Los armarios de oficina van más allá de ser un simple mobiliario estético que quede bien en el lugar donde se coloca. En su lugar, este tipo de objetos es esencial para mejorar la organización y la eficiencia dentro del espacio de trabajo. Por ello, elegir el más adecuado es un punto fundamental que mejora la productividad a la vez que mantiene el orden y la limpieza.
Ten en cuenta el espacio
Lo primero que hay que tener en cuenta a la hora de elegir los armarios de oficina es conocer a la perfección el espacio donde se van a colocar. Para ello, hay que medir el espacio disponible, así como la altura, para saber en qué lugar encajan mejor.
Por otro lado, también hay que tener en cuenta el volumen de los objetos que vas a guardar en ellos. Por ejemplo, si tienes muchos documentos, lo mejor es un armario alto estilo archivador. En el caso de que trabajes más en digital, puede ser suficiente con algún armario bajo para guardar los objetos del día a día.
Prioriza la optimización
Otro punto fundamental para tener éxito eligiendo los armarios de oficina es elegir aquellos que mejoren la organización y optimicen el espacio. Por ejemplo, los que tienen puertas correderas son ideales para espacios pequeños o el pasillo.
Los muebles bajos de estilo cajonera pueden colocarse al lado del escritorio, añadiendo espacio extra. En cuanto a los modulares, ofrecen una gran versatilidad, pues se irán adaptando según el crecimiento de la oficina.
Elige los materiales adecuados para tus armarios de oficina
El material de un armario de oficina también es fundamental para que este se convierta en un gran aliado dentro del espacio de trabajo. Si tienes documentos confidenciales que requieran un extra de seguridad, es necesario que elijas opciones con cerradura y de materiales robustos como el metal.
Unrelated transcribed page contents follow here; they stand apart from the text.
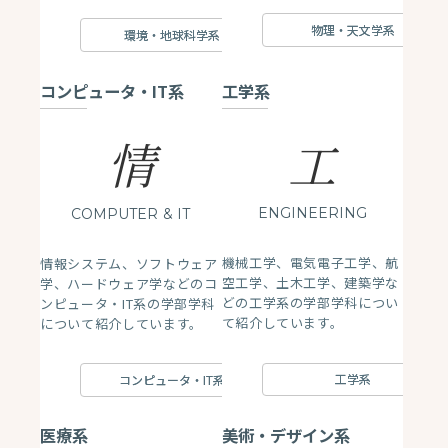
物理・天文学系
環境・地球科学系
コンピュータ・IT系
工学系
情
工
ENGINEERING
COMPUTER
& IT
機械工学、電気電子工学、航
情報システム、ソフトウェア
空工学、土木工学、建築学な
学、ハードウェア学などのコ
どの工学系の学部学科につい
ンピュータ・IT系の学部学科
て紹介しています。
について紹介しています。
工学系
コンピュータ・IT系
医療系
美術・デザイン系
Asimismo, los armarios de metal también son perfectos para archivos pesados.
Por otro lado, en el caso de que te quieras centrar más en la estética, la madera puede ser una buena compañera. En este sentido, le dará al conjunto un toque más cálido, algo que puede funcionar muy bien en el día a día, pues también contribuye al bienestar.
Selecciona el mejor color para tus armarios
Por último, otro de los detalles a tener en cuenta, una vez que has elegido los muebles por su funcionalidad, es de qué color quedan mejor en tu espacio. En el caso de la madera, puedes optar por opciones como la caoba o el roble, pero también en tonos neutros como el blanco y el negro. Para los muebles metálicos, existe un sinfín de combinaciones, por lo que deberás priorizar el tono central de tu oficina para que no desentonen.
Teniendo en cuenta estos sencillos consejos, conseguirás que tus armarios de oficina no sean tan solo un elemento más, sino que encajen dentro del espacio para optimizarlo mientras hacen la vida de los trabajadores mucho más sencilla.